Another more physical concern is the energy and water AI requires. Gemma 3 used about 2400 J, or 0.00067 kWh, and after using the model for half an hour, took another 20 minutes to t cool down to a temperature safe for my computer (because Macbook Airs rely on passive cooling) after ejecting the model and returning to normal. If each query takes roughly the same amount of energy expended (answering a query faster takes more computing power and energy), going by Google’s statistics of 35 million daily active users (Woo), 5 messages a day (one quarter of my use to be conservative), and 0.0003 kWh per query (efficiency is often found in bulk procession and caching, so we can say that server farms are twice as energy efficient), and you get 52,500 kWh per day as a lower bound; the amount of energy 5 American households use in a year. This calculation doesn’t account for API calls (which can be run at thousands of calls per minute and are the vast majority of AI calls), the actual energy inefficiencies that can occur running a large server farm for LLMs, energy fluctuations from longer queries and answers (I’ve had Gemini generate code almost 3x as long as the test query with Gemma), and all the other companies hosting their own AI models. Some estimates predict global AI energy consumption becoming a 10th of the US’s 4000 TWh per year, and global AI water consumption surpassing Denmark’s by 2027 (Li et. al), and that number will only go up as AI is more in demand.
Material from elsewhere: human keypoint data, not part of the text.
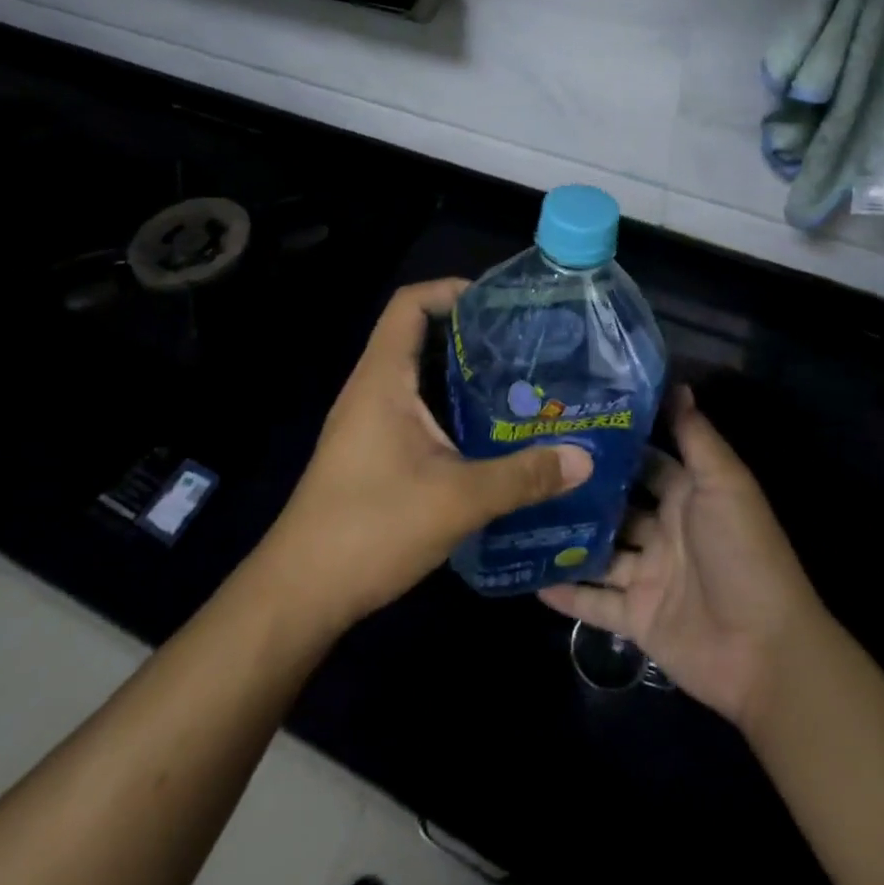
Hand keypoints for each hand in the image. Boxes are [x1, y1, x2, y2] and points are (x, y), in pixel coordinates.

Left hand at [259, 279, 594, 632]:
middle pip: (419, 336)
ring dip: (463, 375)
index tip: (499, 304)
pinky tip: (488, 435)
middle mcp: (372, 390)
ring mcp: (368, 422)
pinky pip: (416, 410)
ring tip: (518, 384)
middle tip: (525, 346)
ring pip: (419, 377)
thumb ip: (522, 477)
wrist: (300, 593)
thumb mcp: (457, 501)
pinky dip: (451, 408)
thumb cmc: (371, 528)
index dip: (450, 290)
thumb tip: (584, 459)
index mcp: (382, 379)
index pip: (409, 304)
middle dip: (470, 334)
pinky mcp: (373, 452)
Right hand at [541, 388, 822, 730]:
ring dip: (568, 537)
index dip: (616, 443)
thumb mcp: (723, 483)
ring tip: (518, 512)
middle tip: (531, 462)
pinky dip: (566, 592)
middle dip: (582, 488)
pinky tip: (527, 574)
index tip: (571, 420)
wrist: (765, 651)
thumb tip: (677, 384)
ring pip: (600, 551)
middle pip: (616, 505)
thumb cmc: (743, 553)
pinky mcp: (637, 619)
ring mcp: (649, 577)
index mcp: (688, 497)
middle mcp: (666, 532)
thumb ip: (696, 437)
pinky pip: (594, 603)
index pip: (646, 461)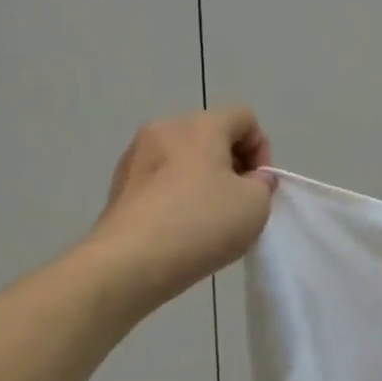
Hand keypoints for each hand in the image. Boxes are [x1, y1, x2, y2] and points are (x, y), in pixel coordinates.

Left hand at [90, 107, 276, 309]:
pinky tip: (180, 230)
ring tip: (208, 220)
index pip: (244, 118)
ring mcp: (136, 156)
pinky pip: (160, 181)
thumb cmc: (200, 224)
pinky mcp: (118, 185)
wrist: (129, 262)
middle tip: (239, 203)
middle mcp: (165, 130)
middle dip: (232, 165)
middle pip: (211, 135)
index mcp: (201, 125)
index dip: (262, 150)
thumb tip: (251, 180)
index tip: (260, 186)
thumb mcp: (255, 206)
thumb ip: (263, 185)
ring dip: (203, 181)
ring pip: (183, 159)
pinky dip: (176, 196)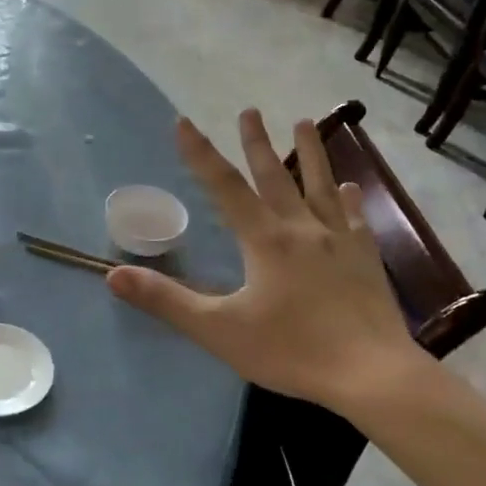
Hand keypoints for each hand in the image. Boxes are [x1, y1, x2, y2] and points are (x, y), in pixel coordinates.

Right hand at [106, 110, 433, 416]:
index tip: (184, 122)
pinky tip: (351, 186)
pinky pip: (355, 217)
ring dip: (309, 152)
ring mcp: (339, 240)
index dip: (201, 154)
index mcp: (265, 240)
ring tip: (304, 122)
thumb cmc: (292, 351)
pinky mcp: (366, 258)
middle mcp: (302, 228)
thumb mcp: (218, 330)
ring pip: (320, 185)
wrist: (371, 374)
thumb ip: (167, 300)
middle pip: (275, 176)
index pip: (225, 187)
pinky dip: (350, 197)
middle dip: (257, 143)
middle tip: (250, 110)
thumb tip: (114, 274)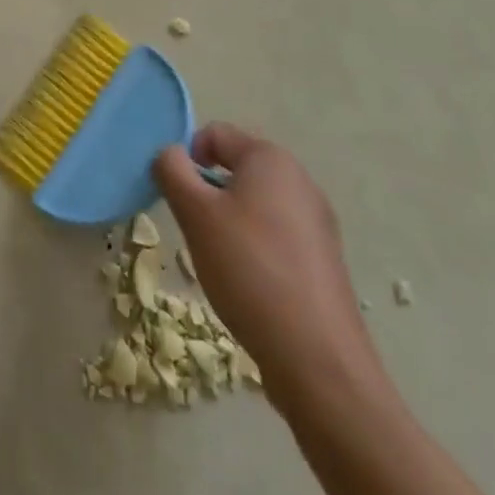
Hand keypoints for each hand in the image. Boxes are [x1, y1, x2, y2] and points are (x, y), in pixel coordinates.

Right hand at [155, 124, 379, 406]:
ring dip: (229, 220)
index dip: (187, 157)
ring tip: (222, 261)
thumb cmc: (249, 270)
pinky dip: (254, 247)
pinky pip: (275, 234)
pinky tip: (249, 283)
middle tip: (196, 229)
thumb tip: (171, 154)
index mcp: (270, 158)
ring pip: (255, 203)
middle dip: (208, 191)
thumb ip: (172, 170)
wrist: (318, 359)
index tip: (177, 196)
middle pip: (236, 167)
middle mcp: (299, 180)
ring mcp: (317, 221)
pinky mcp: (323, 259)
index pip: (215, 134)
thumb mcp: (195, 213)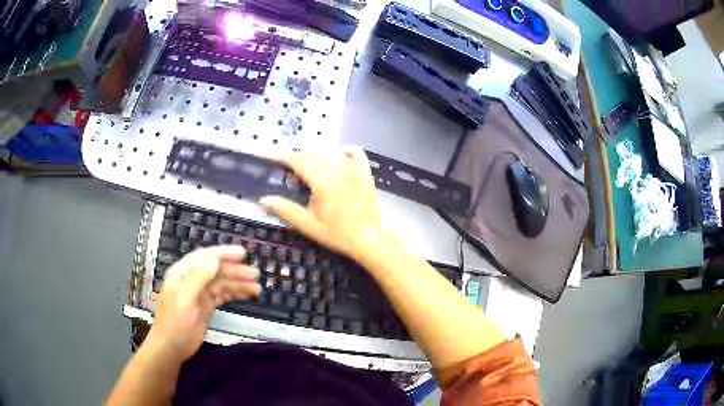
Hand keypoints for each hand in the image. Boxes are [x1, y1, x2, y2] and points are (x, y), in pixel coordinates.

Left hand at [148, 246, 258, 361]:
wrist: (172, 347)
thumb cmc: (175, 322)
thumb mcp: (184, 299)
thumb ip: (198, 278)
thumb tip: (215, 260)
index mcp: (183, 272)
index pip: (205, 257)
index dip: (223, 253)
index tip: (243, 253)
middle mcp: (192, 279)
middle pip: (216, 270)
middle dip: (235, 271)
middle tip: (255, 274)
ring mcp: (200, 292)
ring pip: (222, 283)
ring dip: (238, 283)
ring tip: (257, 288)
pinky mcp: (206, 305)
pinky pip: (223, 295)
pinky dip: (235, 293)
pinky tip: (247, 295)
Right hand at [261, 147, 387, 260]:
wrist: (369, 239)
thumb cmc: (338, 235)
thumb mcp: (309, 225)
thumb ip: (286, 210)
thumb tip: (263, 200)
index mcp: (323, 181)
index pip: (299, 160)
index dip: (283, 157)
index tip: (272, 159)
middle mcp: (338, 169)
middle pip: (312, 153)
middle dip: (297, 158)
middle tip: (288, 172)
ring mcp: (354, 168)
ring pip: (329, 151)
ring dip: (315, 155)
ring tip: (307, 169)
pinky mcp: (365, 172)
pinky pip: (354, 152)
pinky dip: (341, 151)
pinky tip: (335, 159)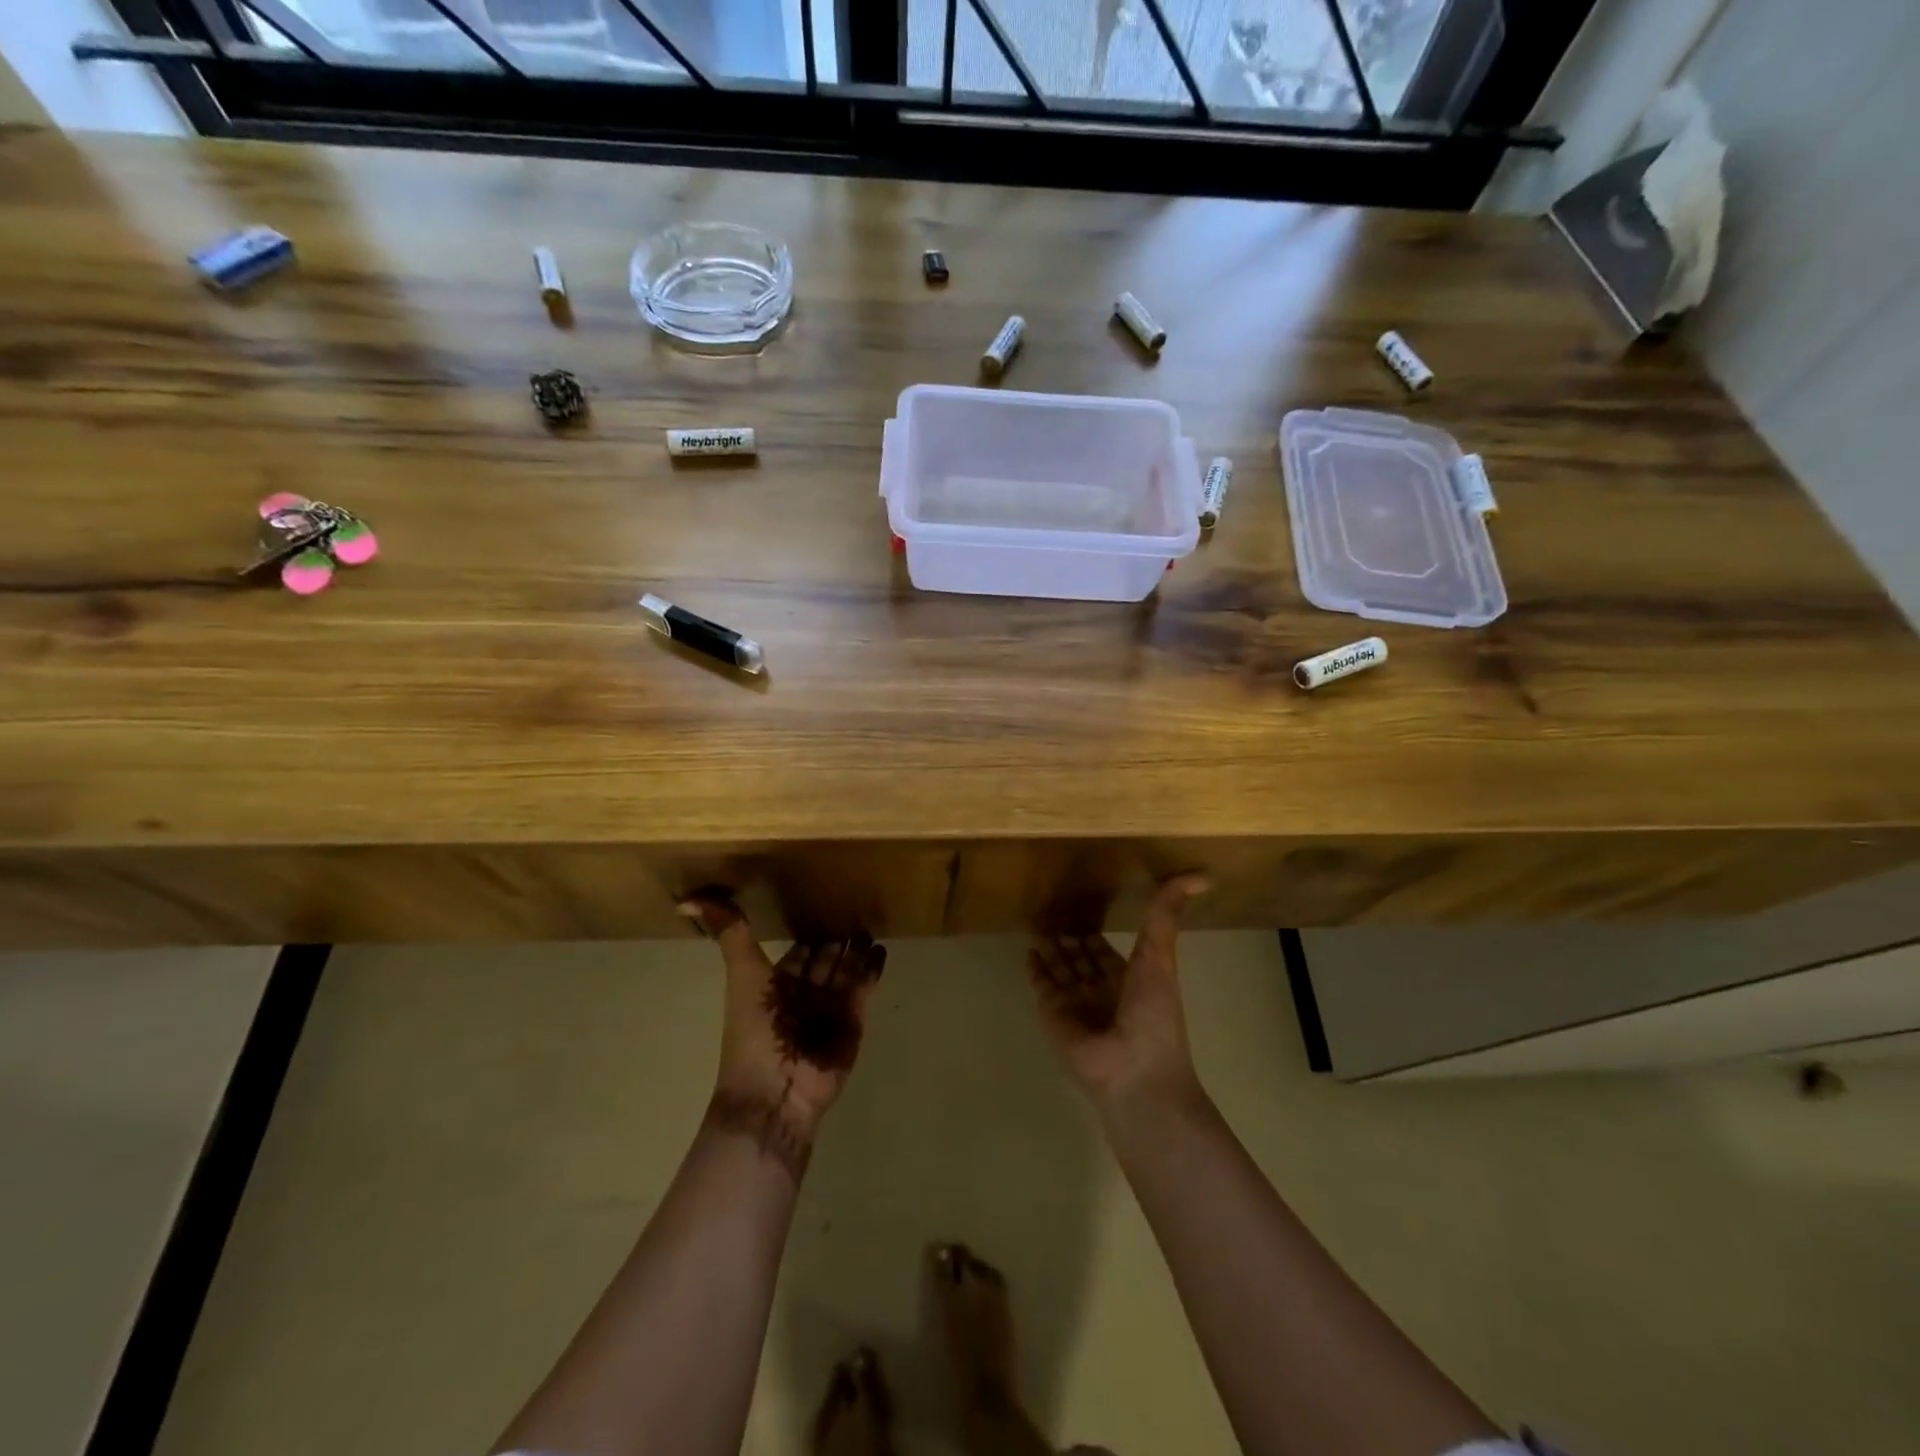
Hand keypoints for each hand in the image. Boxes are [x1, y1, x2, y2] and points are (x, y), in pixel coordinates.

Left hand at [678, 895, 886, 1145]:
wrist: (774, 1091)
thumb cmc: (755, 1031)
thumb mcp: (742, 974)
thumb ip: (730, 934)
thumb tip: (688, 900)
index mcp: (777, 984)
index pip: (800, 950)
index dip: (810, 930)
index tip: (825, 901)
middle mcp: (805, 993)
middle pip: (826, 958)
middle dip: (839, 937)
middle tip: (858, 905)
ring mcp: (831, 1007)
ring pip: (847, 969)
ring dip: (858, 949)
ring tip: (872, 921)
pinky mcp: (854, 1021)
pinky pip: (866, 988)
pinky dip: (873, 969)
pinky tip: (882, 948)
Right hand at [1026, 874, 1207, 1104]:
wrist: (1133, 1071)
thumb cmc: (1153, 1014)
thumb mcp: (1161, 956)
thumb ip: (1166, 914)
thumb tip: (1201, 875)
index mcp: (1130, 980)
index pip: (1107, 952)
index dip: (1096, 934)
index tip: (1082, 907)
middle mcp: (1101, 991)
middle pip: (1081, 959)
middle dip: (1070, 939)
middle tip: (1050, 911)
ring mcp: (1076, 1003)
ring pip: (1060, 969)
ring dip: (1051, 949)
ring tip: (1035, 922)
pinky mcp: (1053, 1013)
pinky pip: (1042, 985)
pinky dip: (1035, 968)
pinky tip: (1029, 950)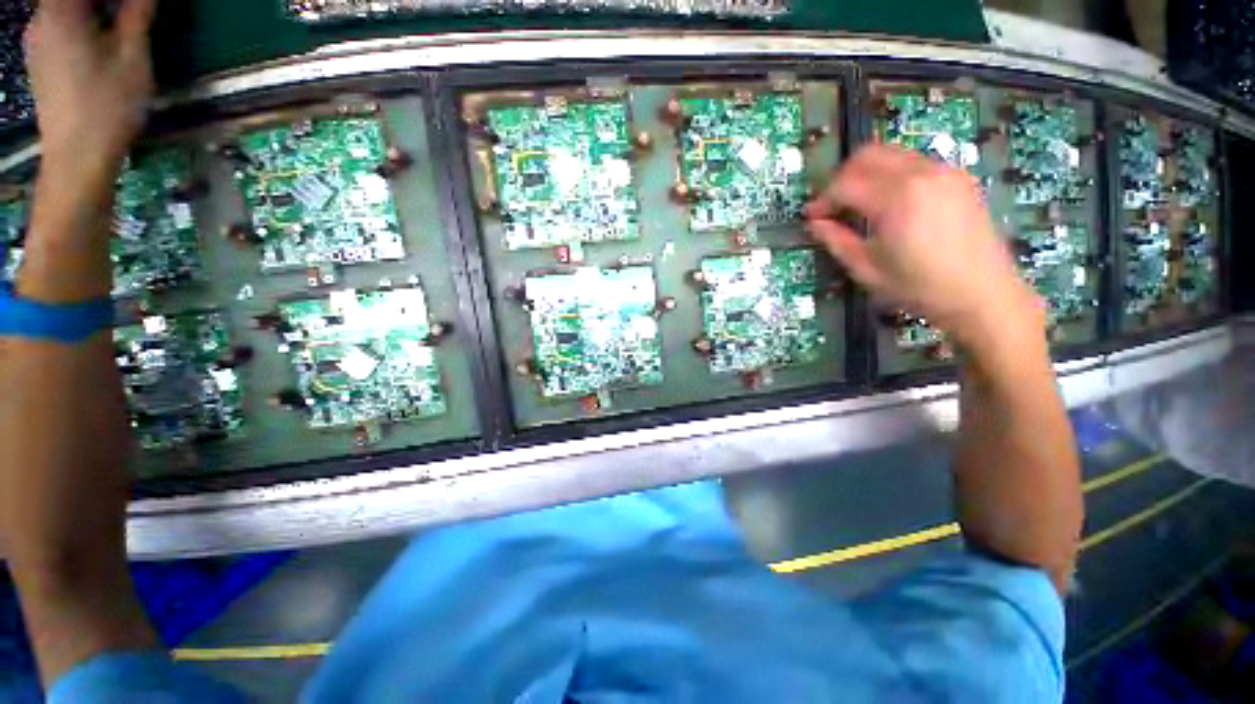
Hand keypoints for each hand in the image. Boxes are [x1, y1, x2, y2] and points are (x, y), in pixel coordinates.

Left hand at [24, 0, 157, 183]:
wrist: (76, 159)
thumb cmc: (107, 106)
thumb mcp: (132, 57)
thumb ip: (137, 15)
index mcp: (61, 10)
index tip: (136, 3)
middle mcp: (41, 20)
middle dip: (102, 2)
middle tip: (133, 8)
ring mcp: (37, 43)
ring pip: (65, 10)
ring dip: (92, 11)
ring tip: (119, 19)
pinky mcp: (40, 62)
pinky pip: (60, 27)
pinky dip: (82, 24)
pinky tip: (100, 38)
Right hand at [805, 144, 1043, 347]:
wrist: (983, 294)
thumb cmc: (920, 287)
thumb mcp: (867, 269)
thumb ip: (837, 241)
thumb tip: (815, 224)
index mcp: (896, 199)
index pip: (845, 184)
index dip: (822, 200)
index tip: (812, 217)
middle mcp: (921, 173)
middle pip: (868, 155)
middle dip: (842, 177)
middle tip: (832, 205)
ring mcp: (944, 171)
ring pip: (892, 154)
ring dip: (867, 173)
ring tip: (858, 204)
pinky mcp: (958, 178)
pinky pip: (914, 162)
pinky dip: (892, 175)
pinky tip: (889, 203)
AI is here to stay, but understanding it remains a privilege. Proprietary systems and technical barriers keep most people in the dark about how these tools work and what they cost. My experience running LLMs locally has opened my eyes to these issues, but not everyone will have that chance to go to a school that criticizes technologies or have the resources to explore those ideas on their own. Moving forward, we must push for greater transparency of these technologies, which require our data to function so that everyone can participate in shaping our AI-powered future.
References
- Li, Pengfei, et al. “Making AI Less ‘Thirsty’: Uncovering and Addressing the Secret Water Footprint of AI Models.” arXiv:2304.03271, arXiv, 26 Mar. 2025.
- Nass, Clifford, et al. “Computers Are Social Actors.” Proceedings of the SIGCHI Conference on Human Factors in Computing Systems, ACM, 1994, pp. 72-78.
- Water Consumption Statistics
- Woo, Erin. “Google’s Gemini User Numbers Revealed in Court.” The Information, 23 Apr. 2025.
- Introducing Gemma 3: The Most Capable Model You Can Run on a Single GPU or TPU. Google, 12 Mar. 2025.